Skip James

Ces dernières semaines, bousculé par le vent, les amours contrariées et les compléments d’objet indirect vicelards, je perdais un peu mon latin, ou ce qu’il en restait. Alors, me noyer dans les mots, c’était la seule voie, le seul exutoire.
Ce n’était pas de la littérature, mais de l’exorcisme.
Tenu en éveil par un blues de force 3, j’allais tremper ma plume dans l’encre la plus noire, la plus profonde. Celle qui grave l’épiderme, signe les sentences définitives et les condamnations à mort. Elle me suintait des yeux, coulait entre mes doigts pour finir par s’épandre sur la page blanche, une étendue de sable balayée par le vent fétide des souvenirs. Récrits, tronqués, ou enjolivés. Plus grand-chose à voir avec la réalité en tout cas.
Après une douzaine d’huîtres, une bouteille de bulles et le départ de la frangine, l’appart semblait rétrécir. Avec peut-être l’envie de m’engloutir. Ses murs vibrants à l’aune de mes pulsations cardiaques .


Ivre et triste. Perdu. Emmêlé dans le fil poisseux de mes pensées. Marcher. Jusqu’à l’oubli. Descendre en courant les cinq étages, retrouver la lune, seul .
La voix de Skip James gommant peu à peu les bruits, je partais promener ma mélancolie dans les pentes, comme un vieux chien, la laissant doucement tirer des bords de poteaux en coins de rues, renifler la piste d’autres errances. Lire comme un rébus les entrelacs d’urine et de bière éventée. Lever la tête aux grondements de basses de fêtes muettes. Voir s’agiter en contre-jour de sombres silhouettes derrières les fenêtres d’un samedi d’avril.

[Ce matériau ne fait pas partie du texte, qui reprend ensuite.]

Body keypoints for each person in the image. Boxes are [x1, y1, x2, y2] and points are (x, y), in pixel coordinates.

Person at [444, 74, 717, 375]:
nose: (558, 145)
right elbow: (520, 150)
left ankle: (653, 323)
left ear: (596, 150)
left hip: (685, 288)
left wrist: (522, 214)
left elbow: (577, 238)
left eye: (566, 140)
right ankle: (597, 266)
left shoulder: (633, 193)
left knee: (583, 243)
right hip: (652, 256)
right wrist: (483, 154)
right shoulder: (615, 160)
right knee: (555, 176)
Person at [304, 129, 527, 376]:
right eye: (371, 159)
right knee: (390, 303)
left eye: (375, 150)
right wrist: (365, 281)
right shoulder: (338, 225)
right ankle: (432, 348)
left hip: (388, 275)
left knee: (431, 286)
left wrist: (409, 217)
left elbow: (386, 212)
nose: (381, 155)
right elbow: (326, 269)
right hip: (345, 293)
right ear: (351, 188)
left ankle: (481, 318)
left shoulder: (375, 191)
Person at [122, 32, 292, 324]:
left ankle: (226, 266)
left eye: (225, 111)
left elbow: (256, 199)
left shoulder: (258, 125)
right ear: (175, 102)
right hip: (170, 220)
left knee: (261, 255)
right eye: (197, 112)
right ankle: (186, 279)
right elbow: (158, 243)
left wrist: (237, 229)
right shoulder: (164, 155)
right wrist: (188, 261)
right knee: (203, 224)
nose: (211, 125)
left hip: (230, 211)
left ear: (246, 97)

Ivre. Et las. Besoin de coller ma joue au grain du béton, en humer les aspérités, poser mon souffle sous son aisselle. Effleurer la pierre, duvet d’une nuque s’hérissant à quelque murmure, fouiller l’âme et le sexe de cette nuit d’une langue pointue. M’oublier dans ses beaux yeux. Enfin, cogner mon front aux portes closes comme on pose sa tête entre ses mains. Sentir monter doucement la bile, l’angoisse qui jette à terre, charrie de mur en mur, de marches d’escaliers en paliers anonymes.

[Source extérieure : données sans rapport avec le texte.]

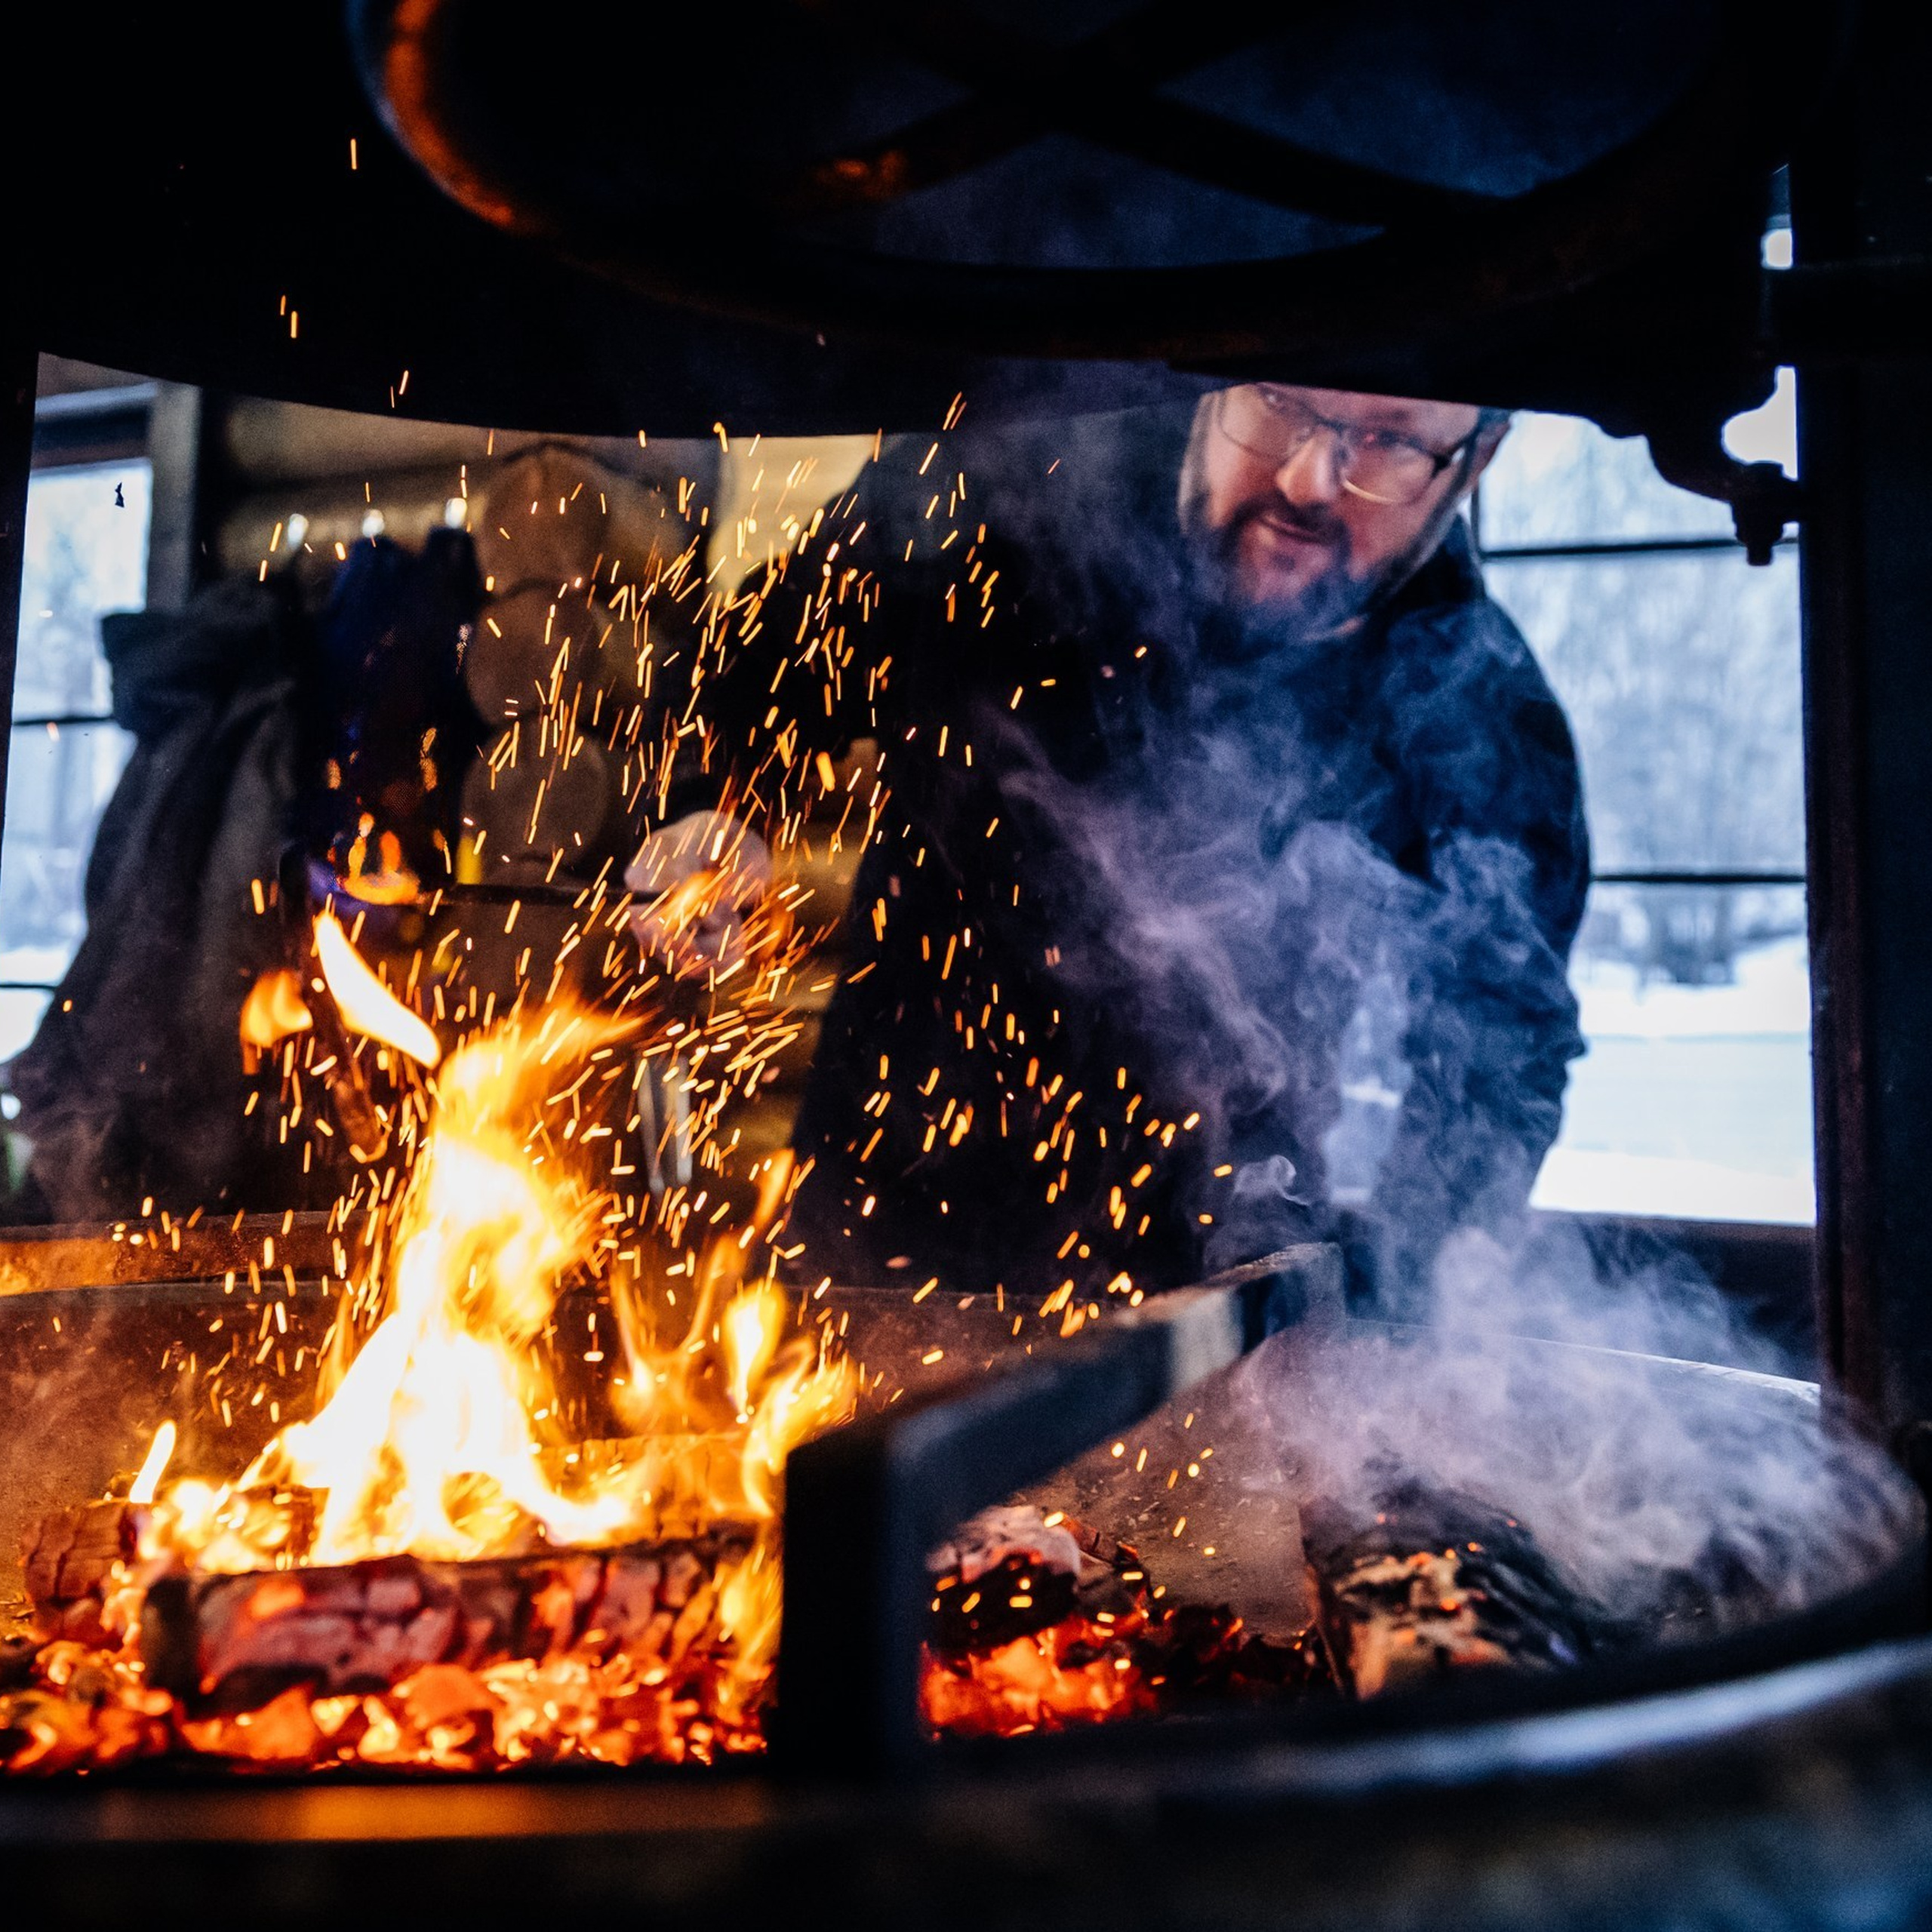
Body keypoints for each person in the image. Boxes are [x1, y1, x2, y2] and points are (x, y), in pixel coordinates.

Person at [635, 384, 1589, 1314]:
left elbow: (1503, 1039)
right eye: (1283, 409)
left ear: (1474, 464)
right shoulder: (1007, 474)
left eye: (1387, 444)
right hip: (879, 1220)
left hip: (1214, 1278)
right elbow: (749, 666)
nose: (1309, 479)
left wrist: (1409, 1289)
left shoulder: (1474, 694)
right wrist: (708, 811)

Le blues avait finalement un goût de rhum ambré, rond comme une cuisse de princesse barbadienne, et l’accent du Mississippi, quatre « s » et quatre « i ».

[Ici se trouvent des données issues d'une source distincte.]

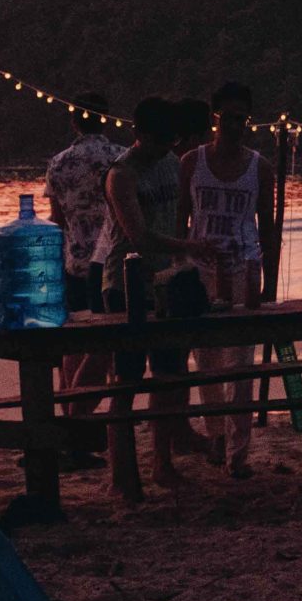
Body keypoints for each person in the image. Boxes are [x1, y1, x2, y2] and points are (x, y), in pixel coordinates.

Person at [93, 98, 216, 492]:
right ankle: (122, 475)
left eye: (171, 140)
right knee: (126, 381)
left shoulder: (170, 164)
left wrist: (185, 257)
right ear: (139, 134)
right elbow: (137, 235)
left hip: (167, 281)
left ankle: (163, 464)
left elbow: (179, 214)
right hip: (125, 283)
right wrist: (188, 245)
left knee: (168, 376)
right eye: (159, 140)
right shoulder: (121, 175)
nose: (166, 147)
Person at [178, 81, 276, 479]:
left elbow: (267, 227)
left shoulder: (259, 167)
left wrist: (268, 281)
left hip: (243, 268)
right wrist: (180, 264)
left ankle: (239, 450)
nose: (236, 125)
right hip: (201, 271)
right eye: (229, 118)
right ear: (215, 118)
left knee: (241, 363)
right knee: (207, 360)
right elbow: (181, 219)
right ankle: (216, 433)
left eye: (243, 118)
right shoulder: (192, 162)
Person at [44, 93, 124, 435]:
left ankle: (74, 421)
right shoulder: (120, 157)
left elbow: (57, 219)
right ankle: (92, 418)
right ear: (105, 119)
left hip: (74, 260)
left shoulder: (59, 163)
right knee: (109, 346)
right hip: (111, 261)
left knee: (74, 346)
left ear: (74, 121)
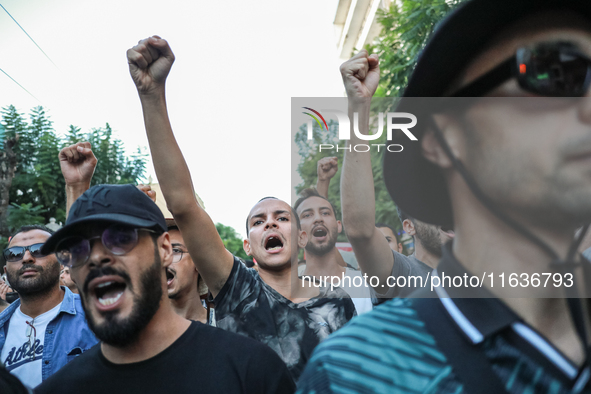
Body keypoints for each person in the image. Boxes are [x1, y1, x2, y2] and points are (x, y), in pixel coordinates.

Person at [297, 0, 591, 392]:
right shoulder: (362, 371)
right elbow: (361, 228)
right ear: (443, 138)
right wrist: (358, 109)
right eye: (556, 72)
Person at [127, 35, 355, 381]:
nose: (271, 225)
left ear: (302, 236)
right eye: (258, 221)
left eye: (282, 218)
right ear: (247, 245)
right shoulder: (237, 289)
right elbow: (183, 205)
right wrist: (152, 95)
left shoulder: (338, 304)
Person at [37, 184, 295, 394]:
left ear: (164, 250)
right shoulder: (57, 390)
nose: (96, 258)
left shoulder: (251, 370)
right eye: (79, 248)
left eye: (120, 239)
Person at [0, 225, 97, 388]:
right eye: (15, 254)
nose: (26, 258)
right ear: (6, 270)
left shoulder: (96, 316)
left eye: (40, 250)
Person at [294, 188, 372, 314]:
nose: (318, 218)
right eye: (307, 215)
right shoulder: (290, 294)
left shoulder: (368, 284)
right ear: (297, 234)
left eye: (325, 213)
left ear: (338, 225)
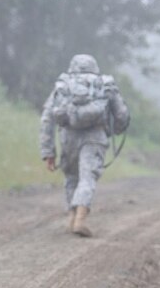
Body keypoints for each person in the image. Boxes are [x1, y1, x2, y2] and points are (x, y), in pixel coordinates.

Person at [39, 54, 130, 237]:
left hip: (67, 136)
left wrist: (48, 151)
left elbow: (47, 118)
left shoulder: (63, 85)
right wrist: (116, 130)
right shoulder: (104, 84)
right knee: (87, 177)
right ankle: (80, 220)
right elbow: (121, 114)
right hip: (95, 136)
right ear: (94, 67)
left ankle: (71, 218)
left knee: (72, 176)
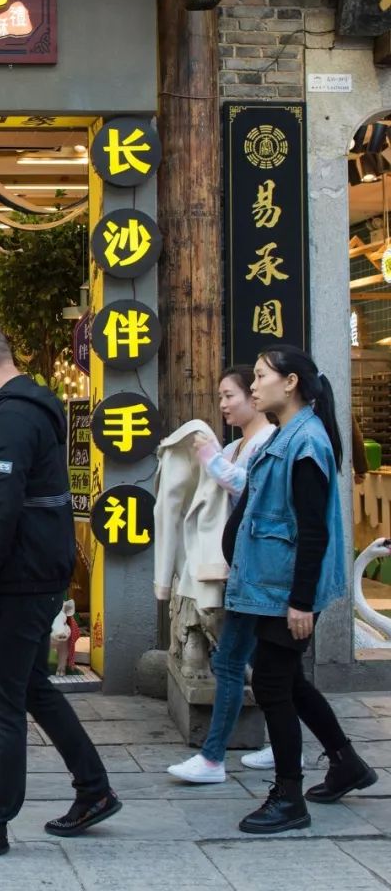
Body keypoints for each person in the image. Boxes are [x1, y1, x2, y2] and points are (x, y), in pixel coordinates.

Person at [0, 313, 120, 860]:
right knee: (32, 686)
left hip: (15, 578)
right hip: (37, 569)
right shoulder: (38, 400)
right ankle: (94, 788)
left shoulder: (9, 416)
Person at [225, 345, 378, 834]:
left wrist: (301, 602)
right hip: (270, 585)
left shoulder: (305, 442)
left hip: (285, 592)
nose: (253, 385)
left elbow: (314, 531)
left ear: (290, 383)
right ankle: (346, 763)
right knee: (288, 681)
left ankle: (288, 795)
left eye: (262, 375)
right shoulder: (288, 435)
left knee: (271, 683)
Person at [167, 365, 277, 785]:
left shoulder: (265, 442)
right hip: (238, 567)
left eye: (231, 395)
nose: (225, 404)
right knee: (262, 663)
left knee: (231, 661)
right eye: (220, 397)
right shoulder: (237, 445)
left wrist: (209, 459)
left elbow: (250, 488)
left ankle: (213, 758)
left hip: (254, 570)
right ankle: (297, 747)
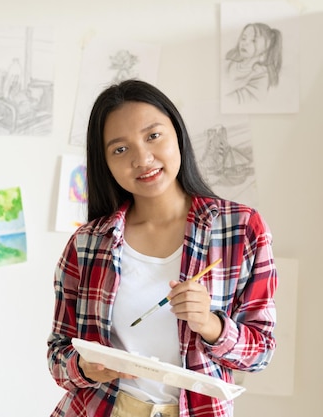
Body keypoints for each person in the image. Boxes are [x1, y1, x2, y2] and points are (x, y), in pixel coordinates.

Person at [47, 79, 277, 417]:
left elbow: (261, 353)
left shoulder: (240, 229)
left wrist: (210, 324)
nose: (142, 158)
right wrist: (84, 366)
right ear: (105, 162)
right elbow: (57, 357)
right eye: (120, 149)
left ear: (178, 135)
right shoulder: (87, 244)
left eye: (153, 136)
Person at [223, 22, 282, 104]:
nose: (245, 43)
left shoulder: (261, 75)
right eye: (243, 38)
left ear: (266, 48)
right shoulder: (228, 64)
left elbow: (243, 102)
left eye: (253, 41)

Il était temps de rentrer.
C’est toujours là que je le retrouvais, assis sur mon canapé. En train de me fausser le manche de guitare avec ses open-tunings diaboliques et la gueule grande ouverte à me siphonner mes meilleures bouteilles. Je m’asseyais à côté de lui. Pour sentir contre mon épaule la vieille épaule de mon Vieux. Pour picoler tranquille. Tout me revenait, tout m’échappait, tout se diluait peu à peu dans la gnôle. Rond comme un derviche, je m’abandonnais à la transe éthylique en ré mineur. Je me frottais doucement à la toile écrue du Vieux. Ca ne me dérangeait pas cette odeur de feuilles et de tombe humide, ça me rappelait Robinson, quand il se glisse dans sa grotte pour retrouver le ventre de sa mère.
Ca me rappelait l’odeur des Bois Noirs. Et l’odeur de la brume aussi, quand elle se faufile dans les interstices de la nuit pour gagner les rues.